子(し)、漆雕開(しっちょうかい)をして仕(つか)へしむ。対(こた)へて曰(い)はく、「吾(われ)斯(これ)を之(こ)れ未(いま)だ信(しん)ずる能(あた)はず」と。子(し)説(よろこ)ぶ。
(訳)孔子が漆雕開(しっちょうかい)を仕えさせて民(たみ)を治めることを掌(つかさど)らせようとした。漆雕開(しっちょうかい)がこれを辞退(じたい)して対(こた)えて「私はまだ己(おのれ)を修(おさ)め人を治める理(り)を真に知り深く信じて疑うところのないまでになってはおりません。今は修業の最中で、仕える時ではありません。」と曰(い)った。孔子は開(かい)の語を聞いてその小成(しょうせい)に安(やす)んじないことを悦(よろこ)ばれた。

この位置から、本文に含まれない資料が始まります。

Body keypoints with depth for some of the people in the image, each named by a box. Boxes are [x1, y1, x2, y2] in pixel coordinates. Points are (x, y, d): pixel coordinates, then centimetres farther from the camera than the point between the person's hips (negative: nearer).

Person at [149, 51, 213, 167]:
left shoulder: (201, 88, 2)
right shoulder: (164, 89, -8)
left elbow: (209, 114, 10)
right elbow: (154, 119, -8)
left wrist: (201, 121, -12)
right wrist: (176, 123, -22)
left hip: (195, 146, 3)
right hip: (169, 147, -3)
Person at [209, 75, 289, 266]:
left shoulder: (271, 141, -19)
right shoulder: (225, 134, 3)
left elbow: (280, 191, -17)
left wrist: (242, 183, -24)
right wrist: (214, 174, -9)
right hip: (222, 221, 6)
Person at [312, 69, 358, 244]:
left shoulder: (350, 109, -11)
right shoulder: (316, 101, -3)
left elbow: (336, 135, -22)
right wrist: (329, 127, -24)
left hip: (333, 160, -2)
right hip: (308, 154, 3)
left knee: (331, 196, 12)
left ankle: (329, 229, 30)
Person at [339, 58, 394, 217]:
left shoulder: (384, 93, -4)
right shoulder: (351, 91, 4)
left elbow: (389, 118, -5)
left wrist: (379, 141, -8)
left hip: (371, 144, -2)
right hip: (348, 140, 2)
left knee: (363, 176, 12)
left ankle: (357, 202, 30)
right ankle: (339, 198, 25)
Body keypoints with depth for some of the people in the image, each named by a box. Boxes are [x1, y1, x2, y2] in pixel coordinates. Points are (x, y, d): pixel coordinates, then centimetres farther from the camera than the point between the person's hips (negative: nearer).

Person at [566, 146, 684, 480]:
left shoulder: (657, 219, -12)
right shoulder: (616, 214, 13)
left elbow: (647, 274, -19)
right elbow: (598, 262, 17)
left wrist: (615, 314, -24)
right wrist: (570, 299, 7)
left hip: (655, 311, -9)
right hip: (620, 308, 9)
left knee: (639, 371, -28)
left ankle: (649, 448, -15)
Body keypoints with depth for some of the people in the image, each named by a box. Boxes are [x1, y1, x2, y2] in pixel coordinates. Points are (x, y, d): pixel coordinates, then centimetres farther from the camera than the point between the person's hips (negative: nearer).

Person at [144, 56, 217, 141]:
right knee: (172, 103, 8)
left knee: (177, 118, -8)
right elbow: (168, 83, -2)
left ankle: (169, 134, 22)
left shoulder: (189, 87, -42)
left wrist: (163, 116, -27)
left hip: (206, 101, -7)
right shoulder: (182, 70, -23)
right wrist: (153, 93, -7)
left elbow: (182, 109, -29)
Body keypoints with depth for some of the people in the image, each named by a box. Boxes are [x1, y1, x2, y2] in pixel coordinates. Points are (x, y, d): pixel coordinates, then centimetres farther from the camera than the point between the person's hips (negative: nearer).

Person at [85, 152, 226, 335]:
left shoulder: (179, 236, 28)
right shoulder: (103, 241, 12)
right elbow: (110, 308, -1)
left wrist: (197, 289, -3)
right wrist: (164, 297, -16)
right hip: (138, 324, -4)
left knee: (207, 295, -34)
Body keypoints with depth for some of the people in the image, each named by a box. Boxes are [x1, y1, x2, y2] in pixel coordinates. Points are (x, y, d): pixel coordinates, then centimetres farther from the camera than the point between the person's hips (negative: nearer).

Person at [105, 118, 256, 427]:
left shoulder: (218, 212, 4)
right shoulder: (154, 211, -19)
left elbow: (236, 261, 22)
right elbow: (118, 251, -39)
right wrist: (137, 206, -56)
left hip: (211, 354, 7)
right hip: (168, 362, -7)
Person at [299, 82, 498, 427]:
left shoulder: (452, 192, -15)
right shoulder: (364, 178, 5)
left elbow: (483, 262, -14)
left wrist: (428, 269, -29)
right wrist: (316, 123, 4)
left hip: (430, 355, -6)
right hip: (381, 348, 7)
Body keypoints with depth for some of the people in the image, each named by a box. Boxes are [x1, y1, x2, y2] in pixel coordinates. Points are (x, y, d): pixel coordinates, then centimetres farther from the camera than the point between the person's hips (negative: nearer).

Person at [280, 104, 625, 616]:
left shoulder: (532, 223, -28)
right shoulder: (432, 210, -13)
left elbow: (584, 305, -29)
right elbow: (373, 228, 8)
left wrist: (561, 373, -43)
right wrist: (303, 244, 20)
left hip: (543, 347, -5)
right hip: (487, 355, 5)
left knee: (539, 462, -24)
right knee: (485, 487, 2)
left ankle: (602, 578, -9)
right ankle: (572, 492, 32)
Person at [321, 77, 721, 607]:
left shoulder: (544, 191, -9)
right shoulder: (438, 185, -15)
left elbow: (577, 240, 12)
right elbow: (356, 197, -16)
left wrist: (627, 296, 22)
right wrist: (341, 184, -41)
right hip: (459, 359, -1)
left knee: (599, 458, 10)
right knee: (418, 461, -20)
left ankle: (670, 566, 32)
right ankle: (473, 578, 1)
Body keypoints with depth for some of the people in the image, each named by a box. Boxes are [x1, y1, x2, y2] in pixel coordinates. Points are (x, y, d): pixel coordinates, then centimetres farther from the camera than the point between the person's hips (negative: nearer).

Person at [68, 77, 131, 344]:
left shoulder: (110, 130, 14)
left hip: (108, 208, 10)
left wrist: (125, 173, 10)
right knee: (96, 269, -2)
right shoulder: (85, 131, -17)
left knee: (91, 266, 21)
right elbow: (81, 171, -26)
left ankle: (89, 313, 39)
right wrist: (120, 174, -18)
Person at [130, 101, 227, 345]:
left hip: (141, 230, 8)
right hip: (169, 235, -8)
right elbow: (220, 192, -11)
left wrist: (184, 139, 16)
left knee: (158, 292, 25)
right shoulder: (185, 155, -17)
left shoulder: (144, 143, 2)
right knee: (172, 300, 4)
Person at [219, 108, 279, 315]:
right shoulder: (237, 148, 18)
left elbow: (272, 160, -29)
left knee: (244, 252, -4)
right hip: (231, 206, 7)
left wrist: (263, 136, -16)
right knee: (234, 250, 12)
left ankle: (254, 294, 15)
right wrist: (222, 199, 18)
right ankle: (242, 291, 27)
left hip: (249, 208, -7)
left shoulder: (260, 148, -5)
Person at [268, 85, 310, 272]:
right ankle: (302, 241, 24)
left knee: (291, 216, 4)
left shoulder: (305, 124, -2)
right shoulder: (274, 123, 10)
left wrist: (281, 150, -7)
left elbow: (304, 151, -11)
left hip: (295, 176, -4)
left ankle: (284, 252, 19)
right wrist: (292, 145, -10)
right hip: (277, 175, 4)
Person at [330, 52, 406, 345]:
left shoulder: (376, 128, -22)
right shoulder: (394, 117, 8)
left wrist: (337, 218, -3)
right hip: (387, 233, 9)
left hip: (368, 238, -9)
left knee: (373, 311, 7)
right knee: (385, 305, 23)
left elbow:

著者の解説では、篤(あつ)く学に志す者が能(よ)く聖人(せいじん)を悦(よろこ)ばせることを述べたと書かれていました。
漆雕開(しっちょうかい)は孔子の弟子で、字(あざな)を子若(しじゃく)といいます。自分の能力を認められても更なる高みを目指す漆雕開(しっちょうかい)のような謙虚な人物が、聖人に好まれるのだと分かりました。